Going to straighten my hair permanently (or rebounding as they say in Malaysia.) tomorrow. Honestly, I'm gonna miss my curls, but it'll make everything so much easier. I tried fighting it but I finally gave up, my hair type can't stay good in such a humid place like Malaysia, so if I don't want frizzy hair, have to straighten it...I'm looking forward to it: D

P.S:

My shadow is the only one that walks beside me
My shallow heart is the only thing that's beating
Sometimes I wish someone out there will find me
'Til then, I'll walk aloNe. 

Thursday, December 2, 2010

Glowing dim as an amber

It's 05:27 in the morning, I've stayed up all night and I'll be going to school for the last time today to get my report card.

I don't know what happened to me again. I'm SHAKING with tears. It's like, I keep it locked there, perfectly hidden, and then it needs a trigger and BOOM! It's out, it's violently out. I don't know what's wrong with me! I know it's not good to write when you're in an extreme condition like this cause you'll say things you'll regret but I can't help it I have to get it out and well after all it's my freaking personal weblog no matter how nonsense it's in it, it's mine.

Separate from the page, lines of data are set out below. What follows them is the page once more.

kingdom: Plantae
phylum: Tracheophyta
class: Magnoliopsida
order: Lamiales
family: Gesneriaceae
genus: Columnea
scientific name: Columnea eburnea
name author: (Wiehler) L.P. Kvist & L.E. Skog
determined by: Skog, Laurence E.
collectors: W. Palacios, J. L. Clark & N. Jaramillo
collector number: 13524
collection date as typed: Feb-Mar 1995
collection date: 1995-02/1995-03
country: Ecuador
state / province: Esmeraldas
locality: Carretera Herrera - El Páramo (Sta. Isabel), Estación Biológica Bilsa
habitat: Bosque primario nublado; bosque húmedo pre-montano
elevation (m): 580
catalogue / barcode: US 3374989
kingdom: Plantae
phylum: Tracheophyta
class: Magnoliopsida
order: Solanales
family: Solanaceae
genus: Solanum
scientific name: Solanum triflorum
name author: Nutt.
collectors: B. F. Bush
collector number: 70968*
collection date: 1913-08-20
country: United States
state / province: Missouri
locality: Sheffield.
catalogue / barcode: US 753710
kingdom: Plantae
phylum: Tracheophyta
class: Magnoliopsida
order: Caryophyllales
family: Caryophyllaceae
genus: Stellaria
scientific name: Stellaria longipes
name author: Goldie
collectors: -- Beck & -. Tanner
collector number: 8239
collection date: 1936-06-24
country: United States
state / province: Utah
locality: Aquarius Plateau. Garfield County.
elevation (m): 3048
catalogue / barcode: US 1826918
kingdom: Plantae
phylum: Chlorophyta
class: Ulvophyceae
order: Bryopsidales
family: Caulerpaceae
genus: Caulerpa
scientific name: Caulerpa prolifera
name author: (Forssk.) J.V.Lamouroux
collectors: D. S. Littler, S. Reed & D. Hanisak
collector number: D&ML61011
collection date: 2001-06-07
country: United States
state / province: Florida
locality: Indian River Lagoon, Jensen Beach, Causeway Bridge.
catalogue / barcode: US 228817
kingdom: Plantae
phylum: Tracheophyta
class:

Why can't I just have somebody, what the hell is wrong with me? I know I'm not hot or something but that's not the reason, it amazes me how people can easily be together, and how hard everything is for me, I'm tired, I'm sick and tired of this, I smashed my pride for something that I thought was worth it but it wasn't, and now I've lost everything, IT SUCKS, I'm freaking crying like hell now and it makes me angry because I let myself be weak and I hate it, I wish I could just get a grip and pretend nothing's happened... I WANT to, and I'm trying, but whenever it starts getting better and I think it's finally worked, something else happens again. I'm tired of following, maybe it's their turn to follow me, I'm tired of smashing my pride like that, I want my ego back. I feel disgusted with myself. He ruined basically everything I used to be.

ENOUGH OF THE BULLSHIT.

Today (practically yesterday) was the Christmas assembly. I sang Once Upon A December with Lilian. And it doesn't help a thing, actually it's a negative thing cause I feel really awful singing next to HER, she has this amazing voice and of course the whole school was watching and they'll compare me to her and all that stuff.

And then there was this after school fight Shannon and Hamza had, I really can't have more stuff to make me worse at the moment. I don't want my friends fighting. It's the worst feeling in the world. When Alireza and Shannon had a fight it was awful, I forced her to make up for that.

Can't wait for Iran. I need to get outta here for a while...too much drama.

P.S: Sugababes' Too Lost In You can make me cry. Duh.
P.S 2: I've started this fruits diet which sucks but I should stick to it cause I feel so FAT.